We are going to apply the k-fold cross validation technique to Iris data set which we used in earlier examples. We are going to use the SVC model for classification. We start by doing a conventional single train/test split and see how that performs. We have a train test split of 0.4 which means that 40% of the data is reserved for testing. We then build SVC model for predicting Iris species and build a model using training data. We fit the SVC model using the linear kernel and call the model clf, Then we call the score() function on clf to measure the performance against test data.

In [11]:
import numpy as np
from sklearn.model_selection import cross_validate
from sklearn import datasets
from sklearn import svm
iris = datasets.load_iris()
# Split the iris data into train/test data sets with
#40% reserved for testing
X_train, X_test, y_train, y_test = cross_validation.train_test_split(iris.data,
iris.target, test_size=0.4, random_state=0)
# Build an SVC model for predicting iris classifications
#using training data
clf = svm.SVC(kernel='linear', C=1).fit(X_train, y_train)
# Now measure its performance with the test data
clf.score(X_test, y_test)

0.9666666666666667

We have an accuracy of 96% which is very good. But this a small data set with 150 samples. We are using 60% for training and 40% for testing which is even smaller in terms of sample size. There is a very good chance the model may be over fitting the data since the sample size is so small. So let's use K-Fold Cross Validation to verify the same.

We already have a SVC model which was defined earlier. We need to call cross_val_score() of cross_validation package and pass the model clf and the entire data set which is all the feture data and target data as well. We will use cv = 5 which means that it will use 5 different training set while reserving 1 for testing. This will automatically evaluate our model against the entire data set, split up 5 different ways and gives back the result for each split.

In [12]:
# We give cross_val_score a model, the entire data set and its "real" values, and the number of folds:
scores = cross_validation.cross_val_score(clf, iris.data, iris.target, cv=5)
# Print the accuracy for each fold:
print (scores)
# And the mean accuracy of all 5 folds:
print (scores.mean())

[0.96666667 1.         0.96666667 0.96666667 1.        ]
0.9800000000000001


We have an accuracy of 98% When we do this 5 fold, we see that out results are even better that what we had initially which was 96.6%. This is very good.
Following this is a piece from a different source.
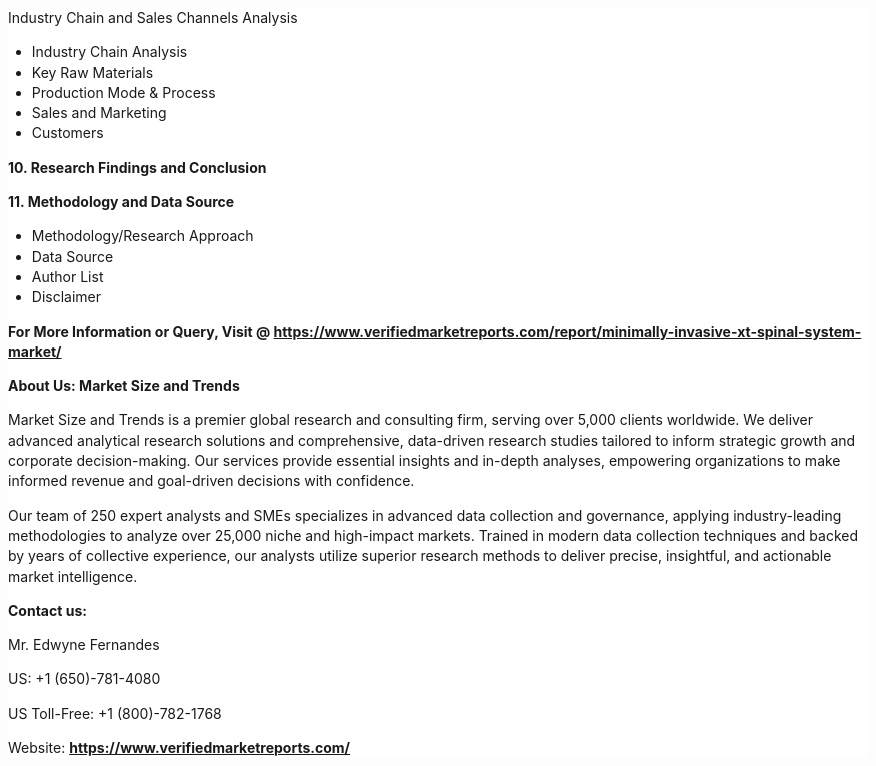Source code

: Industry Chain and Sales Channels Analysis</strong></p><ul><li>Industry Chain Analysis</li><li>Key Raw Materials</li><li>Production Mode &amp; Process</li><li>Sales and Marketing</li><li>Customers</li></ul><p><strong>10. Research Findings and Conclusion</strong></p><p><strong>11. Methodology and Data Source</strong></p><ul><li>Methodology/Research Approach</li><li>Data Source</li><li>Author List</li><li>Disclaimer</li></ul></p><p><strong>For More Information or Query, Visit @ <a href="https://www.verifiedmarketreports.com/report/minimally-invasive-xt-spinal-system-market/">https://www.verifiedmarketreports.com/report/minimally-invasive-xt-spinal-system-market/</a></strong></p><p><strong>About Us: Market Size and Trends</strong></p><p>Market Size and Trends is a premier global research and consulting firm, serving over 5,000 clients worldwide. We deliver advanced analytical research solutions and comprehensive, data-driven research studies tailored to inform strategic growth and corporate decision-making. Our services provide essential insights and in-depth analyses, empowering organizations to make informed revenue and goal-driven decisions with confidence.</p><p>Our team of 250 expert analysts and SMEs specializes in advanced data collection and governance, applying industry-leading methodologies to analyze over 25,000 niche and high-impact markets. Trained in modern data collection techniques and backed by years of collective experience, our analysts utilize superior research methods to deliver precise, insightful, and actionable market intelligence.</p><p><strong>Contact us:</strong></p><p>Mr. Edwyne Fernandes</p><p>US: +1 (650)-781-4080</p><p>US Toll-Free: +1 (800)-782-1768</p><p>Website: <strong><a href="https://www.verifiedmarketreports.com/">https://www.verifiedmarketreports.com/</a></strong></p>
Let us try to see if we can better the model by using polynomial kernel instead of the linear kernel.
We can sheck if that will be over fitting the data.

In [14]:
clf = svm.SVC(kernel='poly', C=1).fit(X_train, y_train)
scores = cross_validation.cross_val_score(clf, iris.data, iris.target, cv=5)
print (scores)
print (scores.mean())

[1.         1.         0.9        0.93333333 1.        ]
0.9666666666666666


Score of 96.6% which is lower than our original score, this tells us that polynomial kernel probably is over fitting the data.
Lets try different degree of polynomial and see if that changes the result

In [23]:
for i in range (5)    :
    clf = svm.SVC(kernel='poly', C=1,degree=i).fit(X_train, y_train)
    scores = cross_validation.cross_val_score(clf, iris.data, iris.target, cv=5)
    print(i)
    #print (scores)
    print (scores.mean())

0
0.3333333333333333
1
0.9800000000000001
2
0.9733333333333334
3
0.9666666666666666
4
0.96


We can see that the best result of for degree of 2 which basically makes it linear.
Let us try different kernel and observe the changes.

In [27]:
#RBF Kernel
clf = svm.SVC(C=1).fit(X_train, y_train)
scores = cross_validation.cross_val_score(clf, iris.data, iris.target, cv=5)
print (scores)
print (scores.mean())

[0.96666667 1.         0.96666667 0.96666667 1.        ]
0.9800000000000001


In [29]:
clf = svm.SVC(kernel='sigmoid', C=1).fit(X_train, y_train)
scores = cross_validation.cross_val_score(clf, iris.data, iris.target, cv=5)
print (scores)
print (scores.mean())

[0.33333333 0.1        0.         0.03333333 0.        ]
0.09333333333333334


The best kernels to use for this experiment are RBF, Linear and Polynomial with a degree of 2.